Ora, em alguns casos os médicos podem dizer que houve objeção de consciência para negar um tratamento — mas não deveriam. Crenças pessoais e religiosas não deveriam se sobrepor à empatia entre seres humanos. E, mais do que isso, a objeção de consciência não deveria ser usada em casos que ela não existe: por exemplo, quando um médico se recusa a colocar DIU em uma paciente repetindo a fake news de que é um método microabortivo (algo que sequer existe).

Falamos novamente de aborto porque é onde reside o problema principal: mesmo se a prática for descriminalizada, o que provavelmente não acontecerá em um futuro próximo, a existência de médicos sem empatia impedirá as mulheres de exercerem suas escolhas reprodutivas. Os médicos continuarão se negando a praticar o aborto e a indicar contraceptivos e a mulher muito provavelmente terá de recorrer aos velhos métodos abortivos, pois hoje, com poucas exceções em que o aborto é permitido, já vemos médicos se recusando a atender vítimas de estupro e mães cujos fetos têm malformações graves — isso quando não humilham estas mulheres durante o atendimento.

Nos primeiros meses de 2019, um caso na Argentina chocou o mundo — mas ele bem que poderia ter acontecido no Brasil.
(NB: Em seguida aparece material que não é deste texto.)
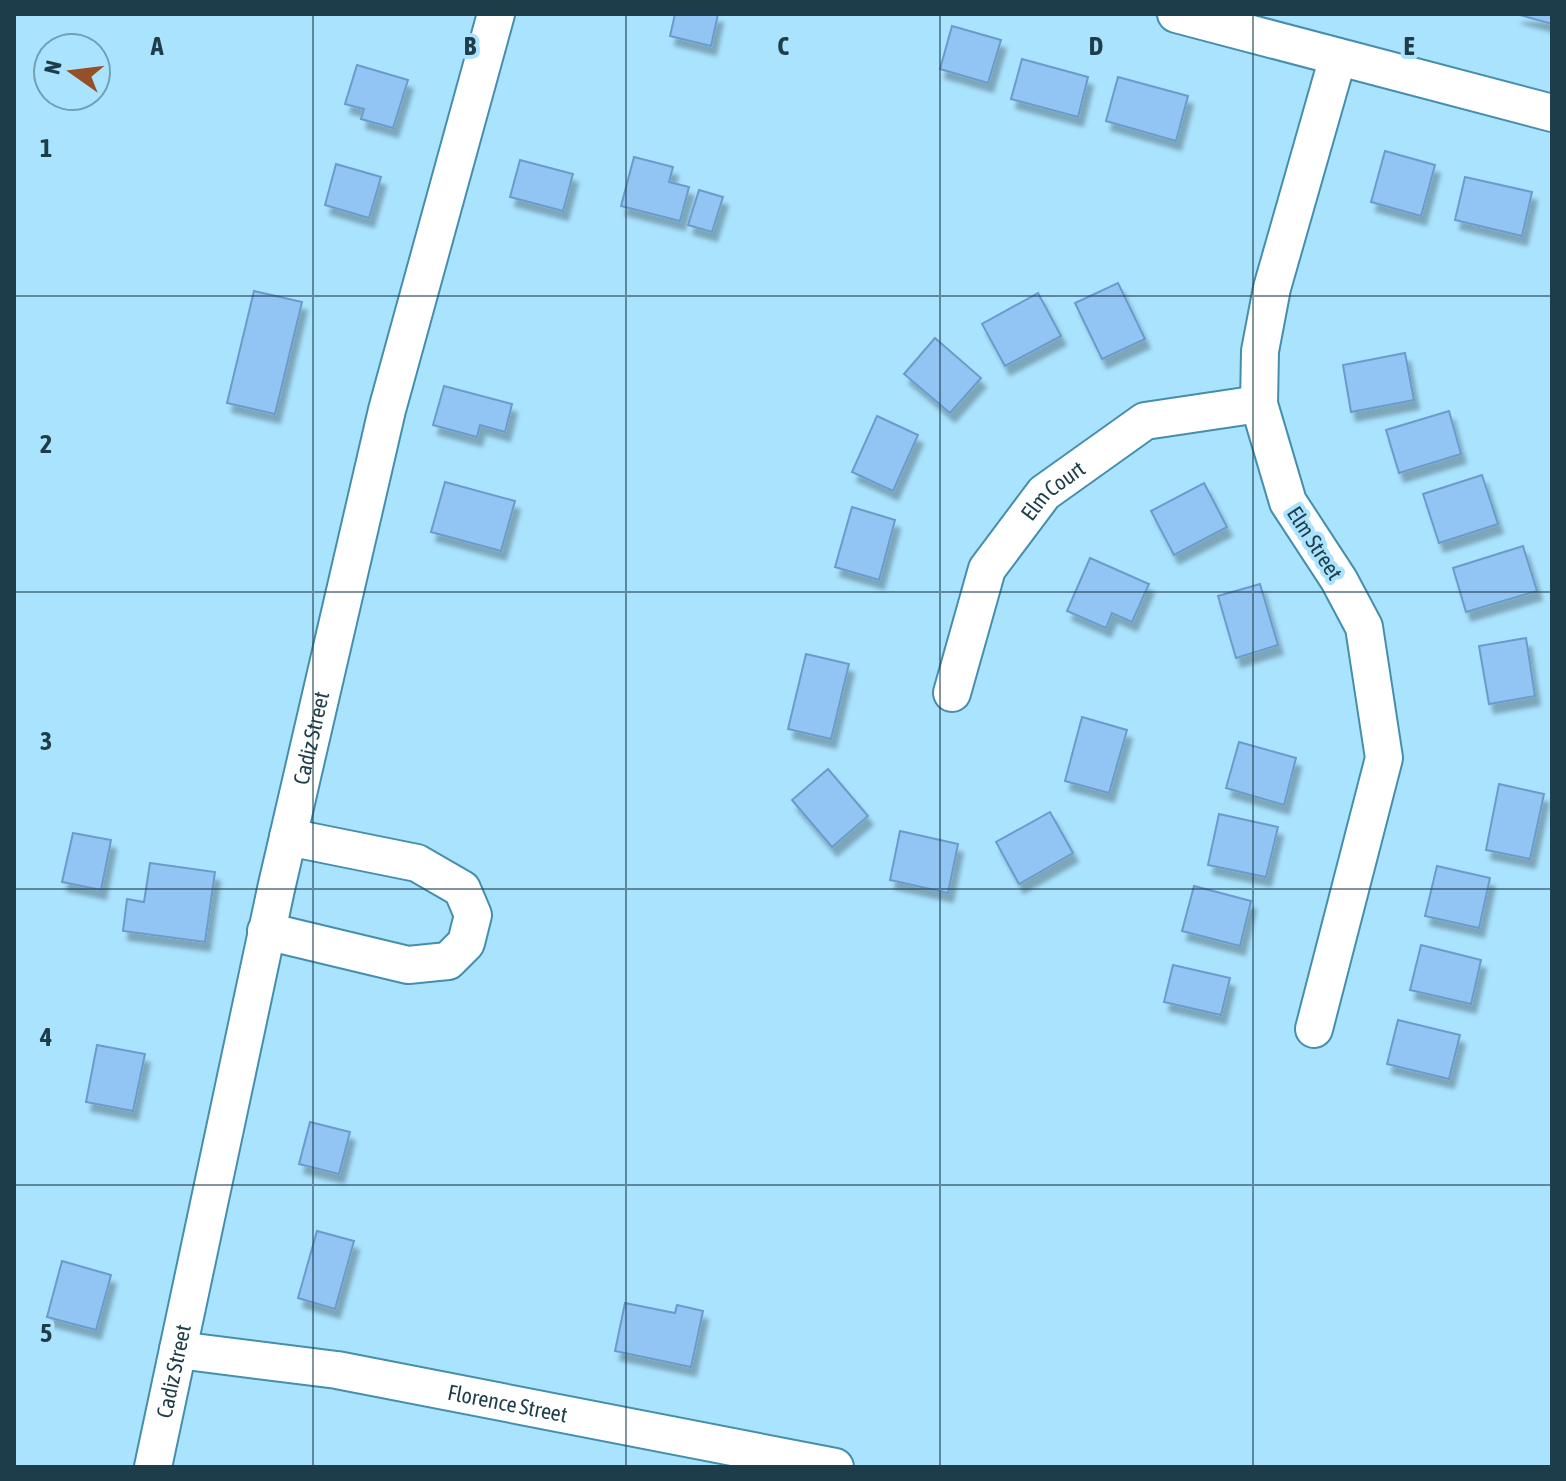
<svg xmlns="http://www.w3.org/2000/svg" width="1566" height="1481" font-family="'Asap Condensed',sans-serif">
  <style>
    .building { fill: #92c4f4; stroke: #6b9bca; stroke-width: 2; filter: url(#shadow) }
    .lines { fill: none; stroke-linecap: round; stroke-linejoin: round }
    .minor-casing { stroke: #458ead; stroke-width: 40 }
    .minor { stroke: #fff; stroke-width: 36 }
    .grid { fill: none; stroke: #1e3d4a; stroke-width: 2; stroke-opacity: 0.55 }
    .labels { text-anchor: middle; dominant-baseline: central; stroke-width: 8; stroke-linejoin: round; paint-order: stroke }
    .street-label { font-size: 22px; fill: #1e3d4a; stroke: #aae3fe }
    .grid-label { font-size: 26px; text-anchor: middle; font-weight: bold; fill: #1e3d4a; stroke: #aae3fe; stroke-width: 8; stroke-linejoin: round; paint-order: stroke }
  </style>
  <defs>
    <filter id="shadow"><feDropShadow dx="5" dy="9" stdDeviation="2" flood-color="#0004"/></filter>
  </defs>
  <rect width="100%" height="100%" fill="#aae3fe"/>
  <!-- building -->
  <g class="building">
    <path d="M675 14H718L711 46 670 36Z"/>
    <path d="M1516 14H1552V24Z"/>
    <path d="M952 26 1001 40 988 83 940 69Z"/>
    <path d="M1022 59 1088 77 1078 117 1011 99Z"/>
    <path d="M357 65 408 80 393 128 361 119 364 109 345 104Z"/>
    <path d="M1118 77 1188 96 1176 141 1106 121Z"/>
    <path d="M1385 151 1435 165 1421 216 1371 202Z"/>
    <path d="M634 157 673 167 669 182 689 187 680 221 621 206Z"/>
    <path d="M520 160 573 174 563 211 510 197Z"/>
    <path d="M336 164 381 177 369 218 325 205Z"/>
    <path d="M1465 177 1532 192 1522 236 1455 220Z"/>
    <path d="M699 190 723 197 712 232 688 225Z"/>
    <path d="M1118 283 1145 339 1102 359 1075 303Z"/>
    <path d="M254 291 302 302 275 414 227 403Z"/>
    <path d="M1038 293 1061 336 1005 366 982 324Z"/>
    <path d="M935 338 981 378 950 413 904 374Z"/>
    <path d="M1405 353 1414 400 1351 412 1343 365Z"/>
    <path d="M444 386 512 404 505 432 480 425 477 437 433 425Z"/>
    <path d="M1449 411 1461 454 1399 473 1386 430Z"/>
    <path d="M877 416 918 435 893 491 852 472Z"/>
    <path d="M1482 475 1498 524 1439 543 1423 494Z"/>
    <path d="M445 482 515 501 501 551 431 532Z"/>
    <path d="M1204 483 1227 527 1174 555 1151 511Z"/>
    <path d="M852 507 895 520 879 580 835 567Z"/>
    <path d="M1523 546 1537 591 1466 612 1453 568Z"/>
    <path d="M1090 558 1149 584 1132 622 1112 613 1106 628 1067 611Z"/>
    <path d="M1260 584 1278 645 1236 658 1218 596Z"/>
    <path d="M1526 638 1535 696 1489 704 1479 646Z"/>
    <path d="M806 654 849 664 831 739 788 729Z"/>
    <path d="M1082 717 1127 730 1109 793 1065 781Z"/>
    <path d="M1239 742 1296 758 1284 805 1226 788Z"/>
    <path d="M828 769 868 816 832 847 792 800Z"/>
    <path d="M1499 784 1544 794 1530 859 1486 850Z"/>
    <path d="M1050 812 1073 853 1019 884 996 842Z"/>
    <path d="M1219 814 1278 827 1266 877 1208 865Z"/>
    <path d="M900 831 958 844 948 893 890 880Z"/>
    <path d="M73 833 111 840 101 890 62 882Z"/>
    <path d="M150 863 215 872 205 942 123 931 127 899 144 902Z"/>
    <path d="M1437 866 1490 878 1479 928 1425 916Z"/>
    <path d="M1194 886 1251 901 1240 946 1182 931Z"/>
    <path d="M1421 945 1481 960 1471 1004 1410 990Z"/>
    <path d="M1173 965 1230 978 1221 1015 1164 1002Z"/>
    <path d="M1398 1020 1460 1035 1449 1079 1387 1064Z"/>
    <path d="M97 1045 145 1054 133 1111 86 1102Z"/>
    <path d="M310 1122 350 1132 339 1174 299 1164Z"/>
    <path d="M317 1231 354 1241 335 1309 298 1298Z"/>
    <path d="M62 1261 111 1275 96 1330 47 1317Z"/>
    <path d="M625 1303 675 1313 677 1305 703 1311 691 1367 615 1351Z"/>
  </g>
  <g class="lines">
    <!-- minor casing -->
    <g class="minor-casing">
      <g id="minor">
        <path d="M1176 14 1552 113"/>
        <path id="s1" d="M952 693 987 569 1044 493 1145 421 1259 404"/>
        <path d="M266 931 408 965 448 961 466 943 473 915 462 889 417 863 288 837"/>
        <path d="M1314 1029 1384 758 1364 627 1339 580 1288 502 1259 404 1260 351 1272 288 1338 57"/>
        <path id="s2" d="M178 1350 337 1370 835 1467"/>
        <path id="s3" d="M153 1467 276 889 387 410 496 14"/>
      </g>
    </g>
    <!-- minor -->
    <use href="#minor" class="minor"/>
  </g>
  <!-- grid -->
  <path class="grid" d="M313 14V1467M626 14V1467M940 14V1467M1253 14V1467M14 296H1552M14 592H1552M14 889H1552M14 1185H1552"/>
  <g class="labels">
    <!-- street labels -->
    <g class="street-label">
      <text stroke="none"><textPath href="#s1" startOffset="232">Elm Court</textPath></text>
      <text transform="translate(1315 543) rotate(57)">Elm Street</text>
      <text stroke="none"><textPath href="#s3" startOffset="746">Cadiz Street</textPath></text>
      <text stroke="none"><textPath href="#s3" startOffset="98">Cadiz Street</textPath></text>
      <text stroke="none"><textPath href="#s2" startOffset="334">Florence Street</textPath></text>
    </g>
  </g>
  <g class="grid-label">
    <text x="157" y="55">A</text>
    <text x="470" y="55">B</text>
    <text x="783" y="55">C</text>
    <text x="1096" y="55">D</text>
    <text x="1409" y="55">E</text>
    <text x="46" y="157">1</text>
    <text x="46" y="453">2</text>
    <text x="46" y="750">3</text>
    <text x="46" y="1046">4</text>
    <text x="46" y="1342">5</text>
  </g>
  <!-- border -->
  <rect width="1566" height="1481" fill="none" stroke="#1e3d4a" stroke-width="32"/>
  <!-- north arrow -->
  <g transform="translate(72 72) rotate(284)"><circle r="38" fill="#aae3fe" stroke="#72a1b6" stroke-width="2"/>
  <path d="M0-6L14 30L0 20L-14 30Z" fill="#965028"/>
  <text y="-12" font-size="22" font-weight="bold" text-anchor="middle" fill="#1e3d4a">N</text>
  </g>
</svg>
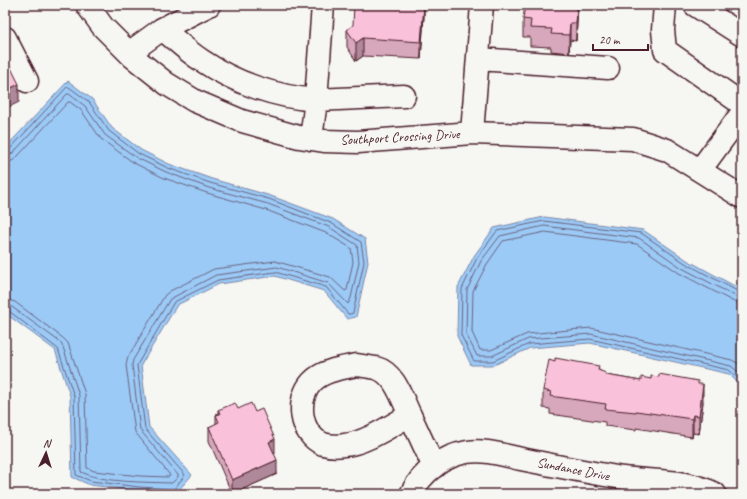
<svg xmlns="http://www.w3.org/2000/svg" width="747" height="499" viewBox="0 0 747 499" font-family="Caveat,sans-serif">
	<rect width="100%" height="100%" fill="#f6f6f2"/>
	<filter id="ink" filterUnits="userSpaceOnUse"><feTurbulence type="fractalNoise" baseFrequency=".025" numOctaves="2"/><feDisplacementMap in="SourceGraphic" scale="8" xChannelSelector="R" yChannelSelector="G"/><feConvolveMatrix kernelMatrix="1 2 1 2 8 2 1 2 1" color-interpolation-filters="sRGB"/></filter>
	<g filter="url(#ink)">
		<path fill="#9bcaf7" stroke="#7b86a5" d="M 68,81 L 92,99 L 112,128 L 141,150 L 169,164 L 212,179 L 271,196 L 333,219 L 365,239 L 368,262 L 356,317 L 347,319 L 324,291 L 275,276 L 219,284 L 177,305 L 141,365 L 149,427 L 192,475 L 177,492 L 139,491 L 90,485 L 72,477 L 70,396 L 55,350 L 5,313 L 5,148 Z
			M 544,217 L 643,230 L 687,260 L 742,290 L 742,387 L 729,374 L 590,343 L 530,348 L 494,365 L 471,365 L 457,336 L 458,287 L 474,256 L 494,228 Z"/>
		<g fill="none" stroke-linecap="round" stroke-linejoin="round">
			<path stroke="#6a637d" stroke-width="1" d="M 5,151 L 10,149 L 67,87 L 69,87 L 89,102 L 109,131 L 139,154 L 168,168 L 210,183 L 269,199 L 331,223 L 361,242 L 364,262 L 353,313 L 350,314 L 348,314 L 326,287 L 275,272 L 218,280 L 174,302 L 137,365 L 145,429 L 185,475 L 174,489 L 139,487 L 91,481 L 76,475 L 74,396 L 58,349 L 9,311 L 5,310
				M 5,156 L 13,153 L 67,94 L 69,94 L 85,106 L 105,135 L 137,158 L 166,172 L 209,188 L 268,204 L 329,227 L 357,245 L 359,262 L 351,298 L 348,304 L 328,283 L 277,267 L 216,275 L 170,299 L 133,360 L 132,365 L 140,430 L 178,475 L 178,477 L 172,483 C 146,482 104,483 81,472 L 79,395 L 63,347 L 60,342 L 12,307 L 5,305
				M 5,162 L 12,161 L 17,157 L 68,102 L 70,102 L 81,110 L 101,139 L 134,163 L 164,178 L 207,193 L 266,210 L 326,233 L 351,248 L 353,262 L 347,290 L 345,291 L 330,277 L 275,261 L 214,269 L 170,291 L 165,295 L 128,357 L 126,365 L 135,432 L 169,474 L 170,476 L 168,477 L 140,476 L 94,471 L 87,468 L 85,394 L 68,343 L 63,338 L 15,302 L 5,299
				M 742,293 L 739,292 L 685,263 L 641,233 L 544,221 L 497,231 L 477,258 L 462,289 L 461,335 L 474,361 L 493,361 L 529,344 L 590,339 L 729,370 L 742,382
				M 742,298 L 737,297 L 682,268 L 639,238 L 544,226 L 500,236 L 481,261 L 467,290 L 466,334 L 477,356 L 492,356 L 528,339 L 591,334 L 731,366 L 742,375
				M 742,304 L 734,302 L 679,273 L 637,244 L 545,232 L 503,241 L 487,264 L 473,291 L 472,332 L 480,350 L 491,350 L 527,334 L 591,328 L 732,360 L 742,366"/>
			<defs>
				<path id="minor" d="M 87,5 L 103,27 L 133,57 L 167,84 L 195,101 L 242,121 L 299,137 L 324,141 L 358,142 L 472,133 L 633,139 L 667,150 L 742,197
					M 323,5 L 316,100 L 404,96
					M 665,5 L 663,30 L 665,50 L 742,104
					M 695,5 L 742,35
					M 162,29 L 209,5
					M 5,38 L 27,81
					M 129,53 L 162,29 C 175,39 187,51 201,60 C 235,83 276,97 316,100 L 311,139
					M 478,59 L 608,68
					M 472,133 L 482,5
					M 700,170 L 742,113
					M 357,365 C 363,366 370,367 376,368 C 395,373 402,399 410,415 C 392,425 364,444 344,445 C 338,446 330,446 323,444 C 299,434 296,399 312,382 C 323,370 343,368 357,365 Z
					M 410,415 L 434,467
					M 411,494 C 422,472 443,456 467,452 C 485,449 503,455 521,459 C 551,465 581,471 611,476 C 646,483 683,477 715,494"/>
			</defs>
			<use href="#minor" stroke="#4a1f2b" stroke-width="25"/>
			<use href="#minor" stroke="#f6f6f2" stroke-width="22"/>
		</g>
		<path fill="#d7a7bb" stroke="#4a1f2b" d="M 424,5 L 424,16 L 421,59 L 363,56 L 356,61 L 347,47 L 347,30 Z
			M 578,5 L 576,41 L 570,40 L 569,53 L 551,51 L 551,47 L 530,46 L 530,37 L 523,37 L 523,19 Z
			M 599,370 L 606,375 L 641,381 L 651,379 L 698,384 L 703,402 L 699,434 L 693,433 L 692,437 L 636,428 L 636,430 L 605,426 L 605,422 L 550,414 L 550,409 L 543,408 L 543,390 Z
			M 238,409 L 275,453 L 274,454 L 277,474 L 232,494 L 209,441 L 209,427 L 216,424 L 216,415 L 218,414 L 218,410 Z"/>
		<path fill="#af8899" stroke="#4a1f2b" d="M 424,5 L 424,16 L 421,59 L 421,42 Z
			M 577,5 L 578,5 L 576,41 L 576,23 Z
			M 570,23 L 570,40 L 569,53 L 569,35 Z
			M 363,38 L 363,56 L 356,61 L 356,43 Z
			M 19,84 L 19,102 L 5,109 L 5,91 Z
			M 703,384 L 703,402 L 699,434 L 699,416 Z
			M 693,415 L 693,433 L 692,437 L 692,419 Z
			M 275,439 L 275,453 L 269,456 L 269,442 Z
			M 277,460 L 277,474 L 232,494 L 232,480 Z"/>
		<path fill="#fac2da" stroke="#4a1f2b" d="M 354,5 L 424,5 L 421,42 L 363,38 L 356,43 L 347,30 L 353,25 Z
			M 525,5 L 577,5 L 576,23 L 570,23 L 569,35 L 551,34 L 552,29 L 530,28 L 531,20 L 523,19 Z
			M 5,56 L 19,84 L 5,91 Z
			M 555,358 L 599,366 L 598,370 L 606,373 L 606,375 L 641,381 L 641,377 L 651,379 L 651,376 L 659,377 L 659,374 L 698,381 L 698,384 L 703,384 L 699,416 L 693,415 L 692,419 L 636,411 L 636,412 L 605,409 L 606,404 L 550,396 L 551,392 L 543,390 L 549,360 L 555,362 Z
			M 235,403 L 238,409 L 251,403 L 255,412 L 262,409 L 275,439 L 269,442 L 277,460 L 232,480 L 209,427 L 219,422 L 216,415 L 220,414 L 218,410 Z"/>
	</g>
	<g text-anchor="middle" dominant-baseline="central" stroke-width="3" stroke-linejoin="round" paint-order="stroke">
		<g font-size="14" fill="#4a1f2b" stroke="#f6f6f2">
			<text transform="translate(400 137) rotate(-3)">Southport Crossing Drive</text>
			<text transform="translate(573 469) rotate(11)">Sundance Drive</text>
		</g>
	</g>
	<rect width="747" height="499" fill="none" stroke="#f6f6f2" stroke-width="20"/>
	<rect x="10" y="10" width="727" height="479" fill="none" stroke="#4a1f2b" stroke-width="1.5" filter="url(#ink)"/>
	<g transform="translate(46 453) rotate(4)" stroke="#f6f6f2" stroke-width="3" paint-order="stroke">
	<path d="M0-3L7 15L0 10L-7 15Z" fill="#4a1f2b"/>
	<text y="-6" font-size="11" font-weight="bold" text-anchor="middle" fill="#4a1f2b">N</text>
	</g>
	<path d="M593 44v6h55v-6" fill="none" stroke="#4a1f2b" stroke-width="2"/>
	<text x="599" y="44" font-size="12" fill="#4a1f2b" stroke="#f6f6f2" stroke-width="3" paint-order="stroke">20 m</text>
</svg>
Na província argentina de Tucumán, uma menina de 11 anos engravidou após ser estuprada pelo companheiro da avó, de 65 anos. Junto com a mãe, a menina pediu a interrupção da gravidez quando já contava com 16 semanas de gestação. No caso dela, o aborto era assegurado duplamente por uma lei de 1921: ela tinha direito ao aborto por a gravidez ser resultante de estupro e por colocar a vida da menina em risco, uma vez que ela apresentava pressão alta. Mesmo assim, as autoridades postergaram o procedimento por sete semanas, durante as quais a menina foi xingada no hospital, ameaçada e hostilizada, e o arcebispo da província organizou uma vigília com um grupo de “guardiões do feto” para rezarem no hospital, incomodando ainda mais a menina. Finalmente, após oito pedidos de interrupção da gravidez e duas tentativas de suicídio, a menina chegou às 23 semanas e a única saída era fazer uma cesárea. E mais uma vez o horror: todos os médicos do hospital se recusaram a atendê-la, e foi necessário chamar médicos de outros hospitais para operar a menina. Em um caso em que a lei estava do lado da vítima de estupro, médicos, enfermeiros e autoridades civis e religiosas torturaram uma garota de 11 anos por semanas simplesmente porque não tiveram empatia.

A nova caça às bruxas já existe — e as vítimas, mais uma vez, são todas as que têm útero. Só que, desta vez, os inquisidores não usam batina, mas muitos deles usam jaleco.